(Task statement)
Answer these questions using the excerpt on parenting a child with ASD, marking each answer with its letter.
(a) What does the writer name as one draw to the preschool they chose?
(b) Apart from someone truly "motherly," with whom does the writer bring up DS's dx?
(c) In the quoted passage, what food does DD like?

I think I might not be sensing a lot of judging because I don't socialize much and when I do, it's not often a topic, I rarely bring it up. I skirt questions about DS's conversational skills, I fluff out activities that we do. I confess that one draw to the preschool I chose was its less SN-sounding name. I find I mostly bring DS's dx up with someone I feel is truly "motherly"--like, someone who is motherly toward me, someone I can trust. OR with gay male friends, these are the people I converse with most naturally, and ones who also know social hardships, that sort of thing. They don't know a heck of a lot about ASD or raising kids, but they are the best listeners I've found in my life.

Quote:
My DD has a ton of sensory issues that show up in her food preferences. She also has low muscle tone. We've tried different things, and none of them made any difference. They just made her miserable and angry, which didn't really help. She likes mac and cheese, and so I make her the healthiest mac and cheese and can and leave it at that.

(Record set)

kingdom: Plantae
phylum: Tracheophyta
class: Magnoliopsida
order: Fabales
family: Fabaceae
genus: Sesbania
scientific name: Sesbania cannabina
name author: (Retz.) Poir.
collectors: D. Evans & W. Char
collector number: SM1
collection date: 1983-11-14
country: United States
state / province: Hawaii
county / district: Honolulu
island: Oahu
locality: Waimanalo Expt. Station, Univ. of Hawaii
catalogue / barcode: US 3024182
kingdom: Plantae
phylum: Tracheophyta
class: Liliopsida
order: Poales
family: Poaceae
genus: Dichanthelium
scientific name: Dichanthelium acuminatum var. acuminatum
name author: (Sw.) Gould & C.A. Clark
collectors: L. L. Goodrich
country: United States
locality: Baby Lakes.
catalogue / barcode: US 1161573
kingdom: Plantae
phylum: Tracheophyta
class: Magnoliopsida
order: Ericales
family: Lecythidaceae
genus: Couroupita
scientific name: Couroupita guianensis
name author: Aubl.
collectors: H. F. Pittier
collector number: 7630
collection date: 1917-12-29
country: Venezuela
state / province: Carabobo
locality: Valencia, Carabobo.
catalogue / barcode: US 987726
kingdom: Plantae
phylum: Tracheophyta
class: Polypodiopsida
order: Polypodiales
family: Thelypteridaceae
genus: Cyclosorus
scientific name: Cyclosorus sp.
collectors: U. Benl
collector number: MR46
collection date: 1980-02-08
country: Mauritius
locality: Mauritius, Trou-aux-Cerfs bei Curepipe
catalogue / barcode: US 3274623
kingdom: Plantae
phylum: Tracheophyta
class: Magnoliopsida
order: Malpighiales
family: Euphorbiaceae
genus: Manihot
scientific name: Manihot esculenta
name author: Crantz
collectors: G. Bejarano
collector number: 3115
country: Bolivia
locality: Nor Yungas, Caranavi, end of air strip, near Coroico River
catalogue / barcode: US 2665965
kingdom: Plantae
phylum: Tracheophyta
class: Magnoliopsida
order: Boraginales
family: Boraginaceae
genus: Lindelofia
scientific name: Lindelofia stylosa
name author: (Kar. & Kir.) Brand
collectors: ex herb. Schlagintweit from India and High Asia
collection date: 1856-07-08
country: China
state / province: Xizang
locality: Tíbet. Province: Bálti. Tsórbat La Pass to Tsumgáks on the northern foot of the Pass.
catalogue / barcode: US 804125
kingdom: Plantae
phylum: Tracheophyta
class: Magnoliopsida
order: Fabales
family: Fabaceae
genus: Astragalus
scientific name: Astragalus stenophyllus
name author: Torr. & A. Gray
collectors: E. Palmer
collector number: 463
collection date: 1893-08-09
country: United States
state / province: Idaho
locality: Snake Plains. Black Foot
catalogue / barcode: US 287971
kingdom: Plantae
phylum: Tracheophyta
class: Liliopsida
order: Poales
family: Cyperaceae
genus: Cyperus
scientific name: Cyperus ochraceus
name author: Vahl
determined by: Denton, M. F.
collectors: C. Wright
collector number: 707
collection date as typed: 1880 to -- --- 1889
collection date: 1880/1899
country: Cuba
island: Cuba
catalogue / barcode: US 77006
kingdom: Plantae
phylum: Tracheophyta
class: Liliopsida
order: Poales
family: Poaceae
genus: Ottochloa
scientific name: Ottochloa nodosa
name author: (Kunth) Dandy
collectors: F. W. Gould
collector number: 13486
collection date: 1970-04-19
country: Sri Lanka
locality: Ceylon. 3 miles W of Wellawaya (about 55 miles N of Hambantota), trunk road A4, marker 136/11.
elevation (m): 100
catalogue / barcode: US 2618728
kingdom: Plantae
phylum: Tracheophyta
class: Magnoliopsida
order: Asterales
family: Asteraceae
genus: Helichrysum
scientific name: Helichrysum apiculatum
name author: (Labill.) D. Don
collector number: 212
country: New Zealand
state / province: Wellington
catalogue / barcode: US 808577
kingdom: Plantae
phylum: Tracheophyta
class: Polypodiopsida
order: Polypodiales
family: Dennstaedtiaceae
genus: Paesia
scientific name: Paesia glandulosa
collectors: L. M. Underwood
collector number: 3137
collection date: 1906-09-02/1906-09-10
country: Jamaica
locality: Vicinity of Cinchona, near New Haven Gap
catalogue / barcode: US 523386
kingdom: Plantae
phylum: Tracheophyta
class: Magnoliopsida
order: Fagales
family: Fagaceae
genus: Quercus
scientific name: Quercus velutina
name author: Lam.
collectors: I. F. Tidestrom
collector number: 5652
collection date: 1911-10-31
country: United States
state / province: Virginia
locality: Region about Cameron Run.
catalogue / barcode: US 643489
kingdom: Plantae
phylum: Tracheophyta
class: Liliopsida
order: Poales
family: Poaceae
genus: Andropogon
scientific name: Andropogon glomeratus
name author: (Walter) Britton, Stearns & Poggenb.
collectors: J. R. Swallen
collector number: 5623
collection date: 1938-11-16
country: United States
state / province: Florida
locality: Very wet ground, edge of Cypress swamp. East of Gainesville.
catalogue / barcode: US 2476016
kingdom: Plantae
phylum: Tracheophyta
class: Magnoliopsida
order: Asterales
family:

(Task answer)
(a) Its less SN-sounding name.
(b) With gay male friends.
(c) Mac and cheese.